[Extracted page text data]
====
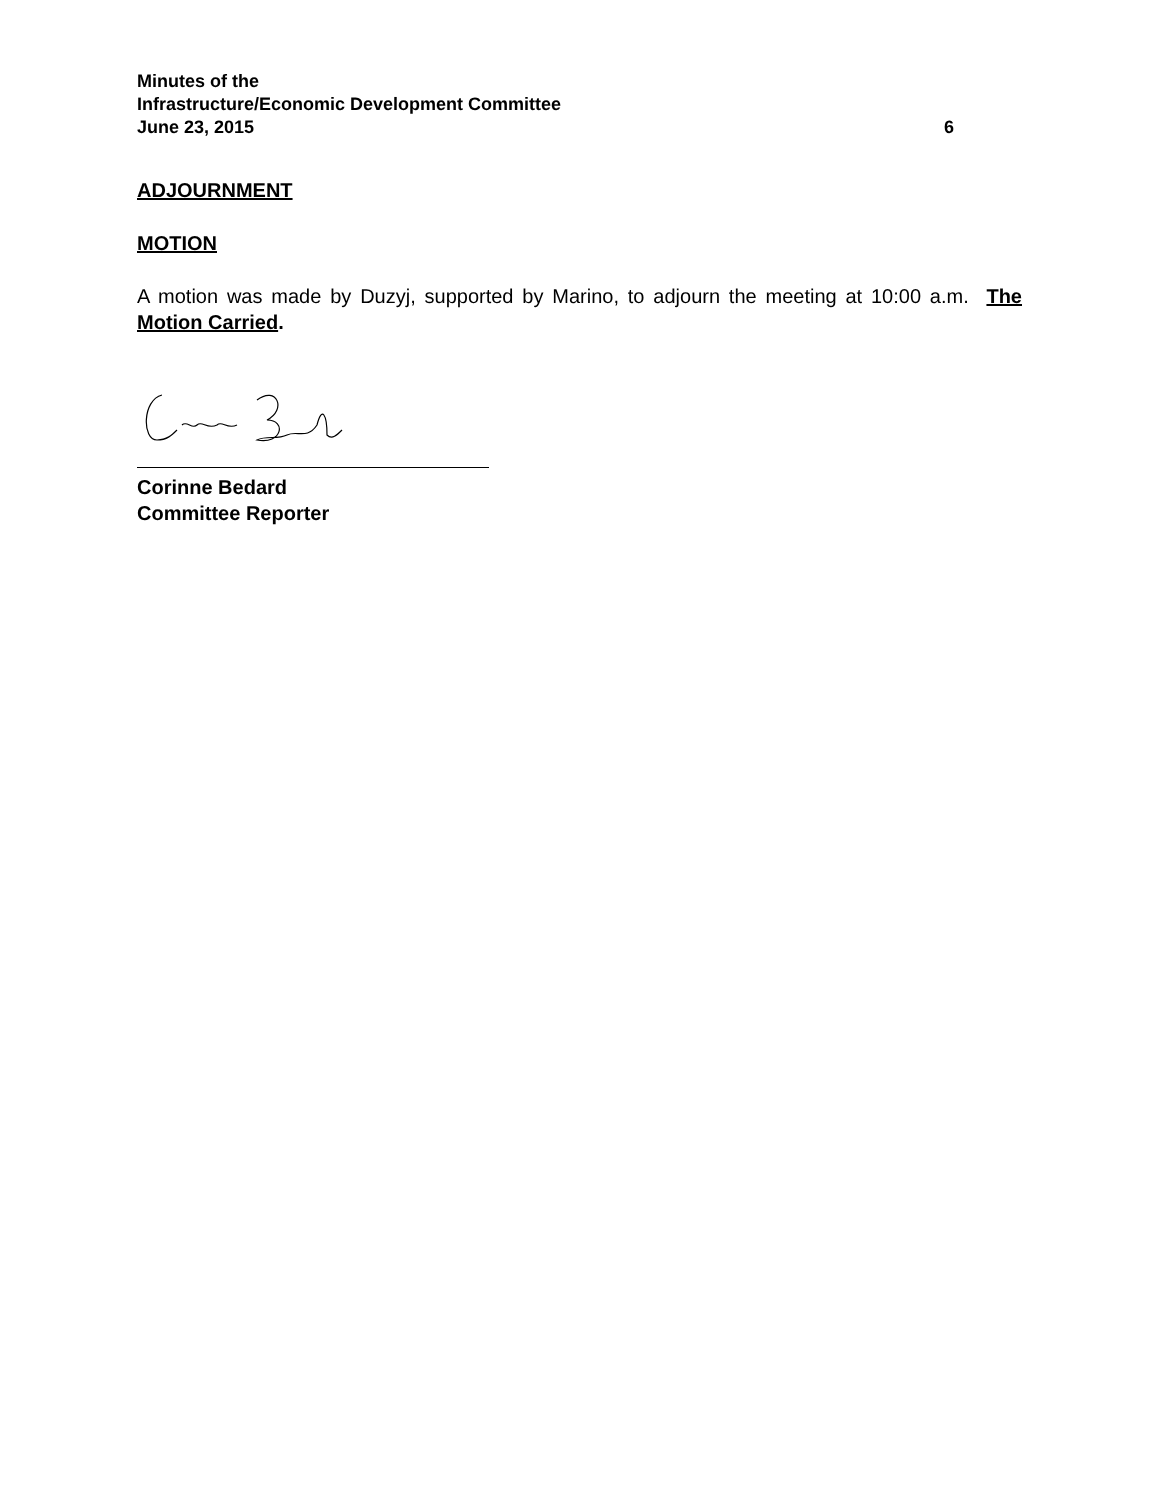Minutes of the
Infrastructure/Economic Development Committee
June 23, 2015 6
ADJOURNMENT
MOTION
A motion was made by Duzyj, supported by Marino, to adjourn the meeting at 10:00 a.m. The Motion Carried.
Corinne Bedard
Committee Reporter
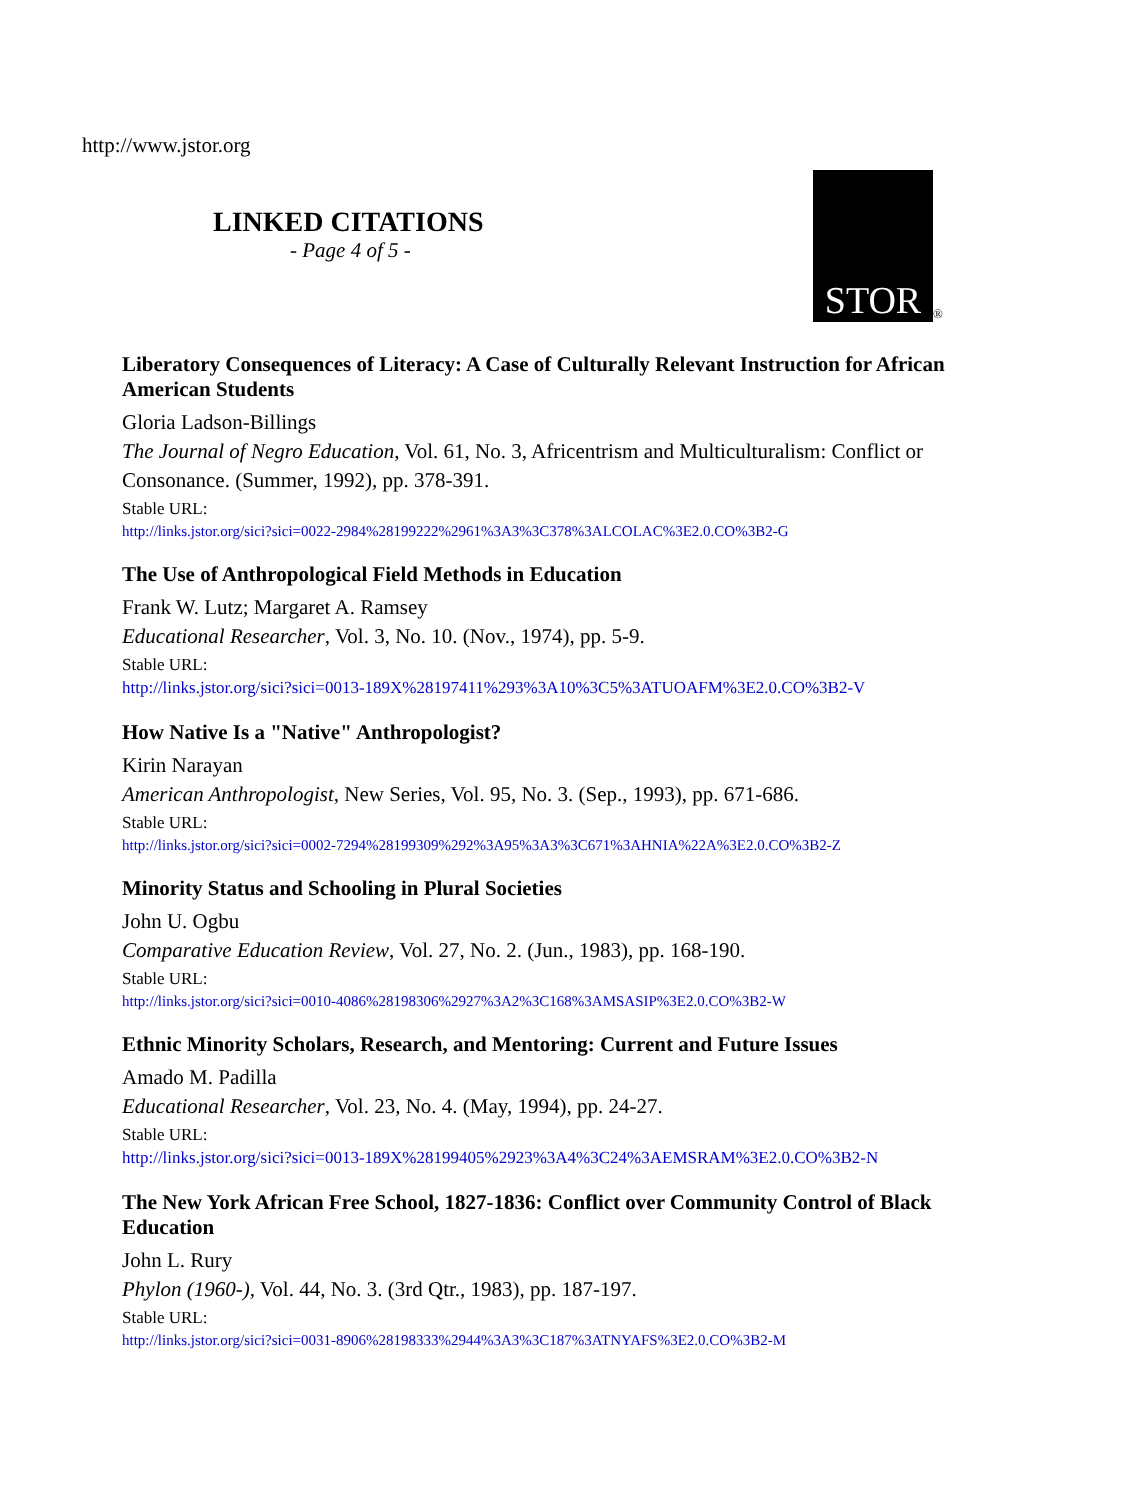http://www.jstor.org
LINKED CITATIONS
- Page 4 of 5 -
STOR
®
Liberatory Consequences of Literacy: A Case of Culturally Relevant Instruction for African American Students
Gloria Ladson-Billings
The Journal of Negro Education, Vol. 61, No. 3, Africentrism and Multiculturalism: Conflict or Consonance. (Summer, 1992), pp. 378-391.
Stable URL:
http://links.jstor.org/sici?sici=0022-2984%28199222%2961%3A3%3C378%3ALCOLAC%3E2.0.CO%3B2-G
The Use of Anthropological Field Methods in Education
Frank W. Lutz; Margaret A. Ramsey
Educational Researcher, Vol. 3, No. 10. (Nov., 1974), pp. 5-9.
Stable URL:
http://links.jstor.org/sici?sici=0013-189X%28197411%293%3A10%3C5%3ATUOAFM%3E2.0.CO%3B2-V
How Native Is a "Native" Anthropologist?
Kirin Narayan
American Anthropologist, New Series, Vol. 95, No. 3. (Sep., 1993), pp. 671-686.
Stable URL:
http://links.jstor.org/sici?sici=0002-7294%28199309%292%3A95%3A3%3C671%3AHNIA%22A%3E2.0.CO%3B2-Z
Minority Status and Schooling in Plural Societies
John U. Ogbu
Comparative Education Review, Vol. 27, No. 2. (Jun., 1983), pp. 168-190.
Stable URL:
http://links.jstor.org/sici?sici=0010-4086%28198306%2927%3A2%3C168%3AMSASIP%3E2.0.CO%3B2-W
Ethnic Minority Scholars, Research, and Mentoring: Current and Future Issues
Amado M. Padilla
Educational Researcher, Vol. 23, No. 4. (May, 1994), pp. 24-27.
Stable URL:
http://links.jstor.org/sici?sici=0013-189X%28199405%2923%3A4%3C24%3AEMSRAM%3E2.0.CO%3B2-N
The New York African Free School, 1827-1836: Conflict over Community Control of Black Education
John L. Rury
Phylon (1960-), Vol. 44, No. 3. (3rd Qtr., 1983), pp. 187-197.
Stable URL:
http://links.jstor.org/sici?sici=0031-8906%28198333%2944%3A3%3C187%3ATNYAFS%3E2.0.CO%3B2-M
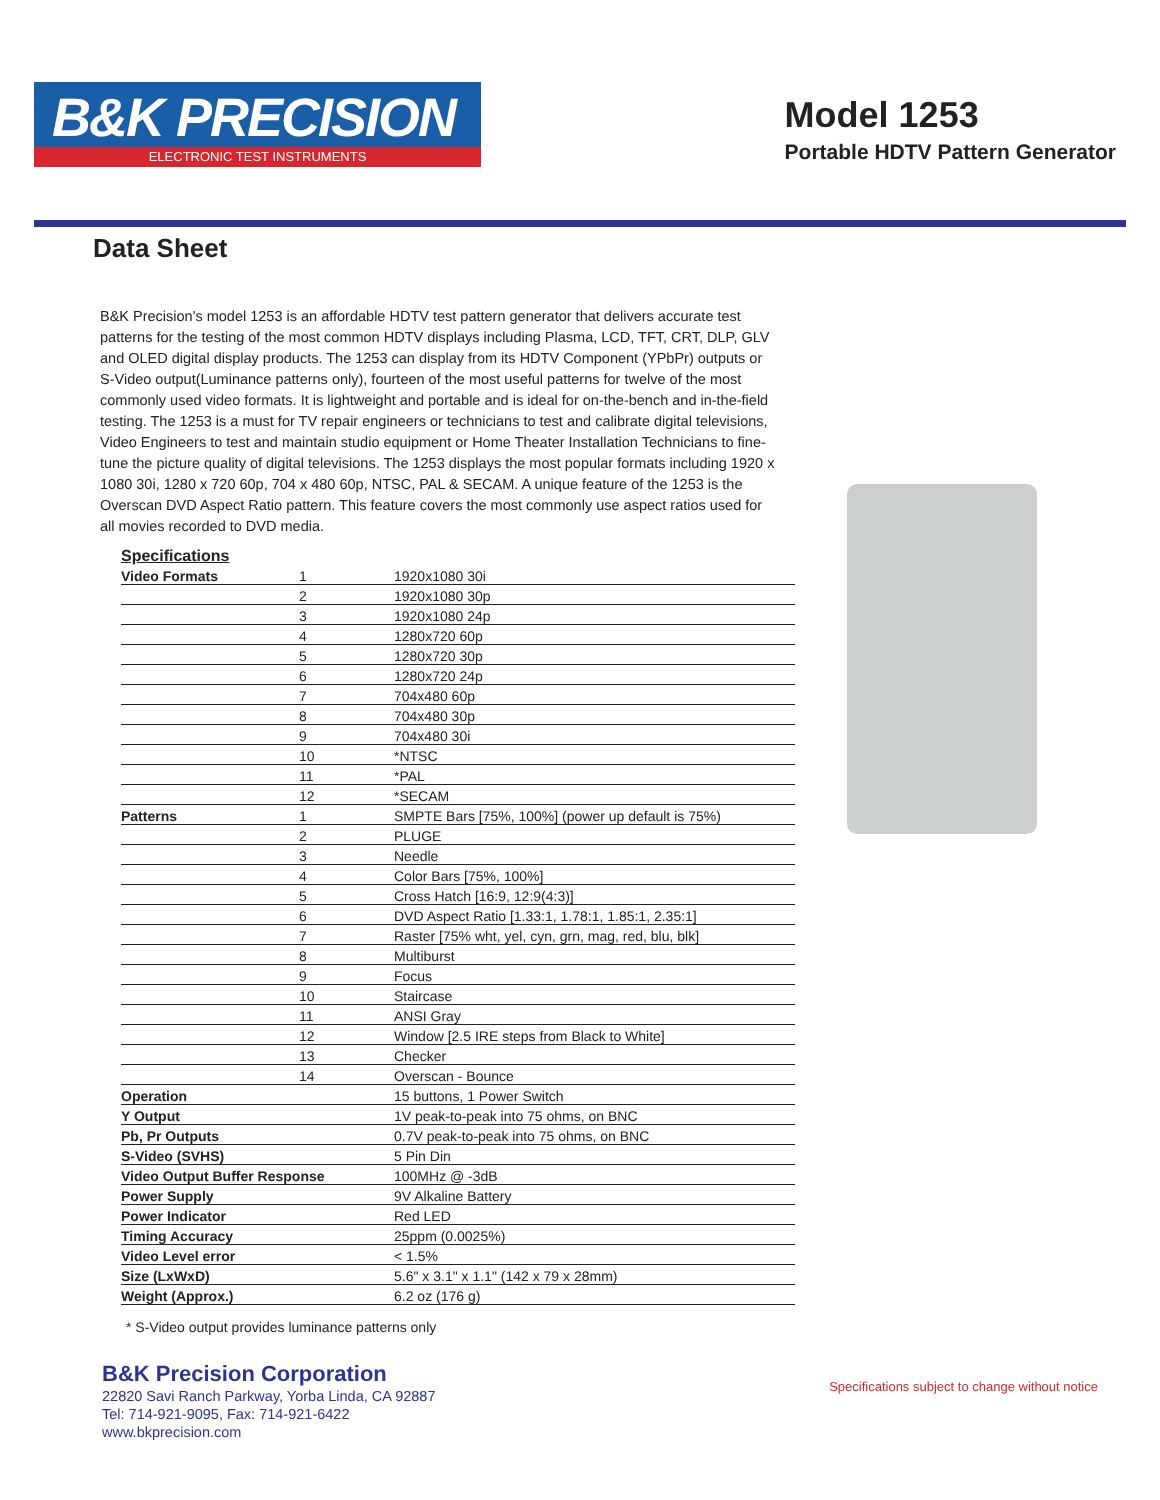B&K PRECISION
ELECTRONIC TEST INSTRUMENTS
Model 1253
Portable HDTV Pattern Generator
Data Sheet
B&K Precision's model 1253 is an affordable HDTV test pattern generator that delivers accurate test patterns for the testing of the most common HDTV displays including Plasma, LCD, TFT, CRT, DLP, GLV and OLED digital display products. The 1253 can display from its HDTV Component (YPbPr) outputs or S-Video output(Luminance patterns only), fourteen of the most useful patterns for twelve of the most commonly used video formats. It is lightweight and portable and is ideal for on-the-bench and in-the-field testing. The 1253 is a must for TV repair engineers or technicians to test and calibrate digital televisions, Video Engineers to test and maintain studio equipment or Home Theater Installation Technicians to fine-tune the picture quality of digital televisions. The 1253 displays the most popular formats including 1920 x 1080 30i, 1280 x 720 60p, 704 x 480 60p, NTSC, PAL & SECAM. A unique feature of the 1253 is the Overscan DVD Aspect Ratio pattern. This feature covers the most commonly use aspect ratios used for all movies recorded to DVD media.
Specifications
| Video Formats | 1 | 1920x1080 30i |
| | 2 | 1920x1080 30p |
| | 3 | 1920x1080 24p |
| | 4 | 1280x720 60p |
| | 5 | 1280x720 30p |
| | 6 | 1280x720 24p |
| | 7 | 704x480 60p |
| | 8 | 704x480 30p |
| | 9 | 704x480 30i |
| | 10 | *NTSC |
| | 11 | *PAL |
| | 12 | *SECAM |
| Patterns | 1 | SMPTE Bars [75%, 100%] (power up default is 75%) |
| | 2 | PLUGE |
| | 3 | Needle |
| | 4 | Color Bars [75%, 100%] |
| | 5 | Cross Hatch [16:9, 12:9(4:3)] |
| | 6 | DVD Aspect Ratio [1.33:1, 1.78:1, 1.85:1, 2.35:1] |
| | 7 | Raster [75% wht, yel, cyn, grn, mag, red, blu, blk] |
| | 8 | Multiburst |
| | 9 | Focus |
| | 10 | Staircase |
| | 11 | ANSI Gray |
| | 12 | Window [2.5 IRE steps from Black to White] |
| | 13 | Checker |
| | 14 | Overscan - Bounce |
| Operation | | 15 buttons, 1 Power Switch |
| Y Output | | 1V peak-to-peak into 75 ohms, on BNC |
| Pb, Pr Outputs | | 0.7V peak-to-peak into 75 ohms, on BNC |
| S-Video (SVHS) | | 5 Pin Din |
| Video Output Buffer Response | | 100MHz @ -3dB |
| Power Supply | | 9V Alkaline Battery |
| Power Indicator | | Red LED |
| Timing Accuracy | | 25ppm (0.0025%) |
| Video Level error | | < 1.5% |
| Size (LxWxD) | | 5.6" x 3.1" x 1.1" (142 x 79 x 28mm) |
| Weight (Approx.) | | 6.2 oz (176 g) |
* S-Video output provides luminance patterns only
B&K Precision Corporation
22820 Savi Ranch Parkway, Yorba Linda, CA 92887
Tel: 714-921-9095, Fax: 714-921-6422
www.bkprecision.com
Specifications subject to change without notice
====
In the data above, which lines lie between the line with "Power Switch |" and the line with "Indicator | | Red LED |", inclusive? Print those lines exactly and nothing else.

- Exercise answer -
| Operation | | 15 buttons, 1 Power Switch |
| Y Output | | 1V peak-to-peak into 75 ohms, on BNC |
| Pb, Pr Outputs | | 0.7V peak-to-peak into 75 ohms, on BNC |
| S-Video (SVHS) | | 5 Pin Din |
| Video Output Buffer Response | | 100MHz @ -3dB |
| Power Supply | | 9V Alkaline Battery |
| Power Indicator | | Red LED |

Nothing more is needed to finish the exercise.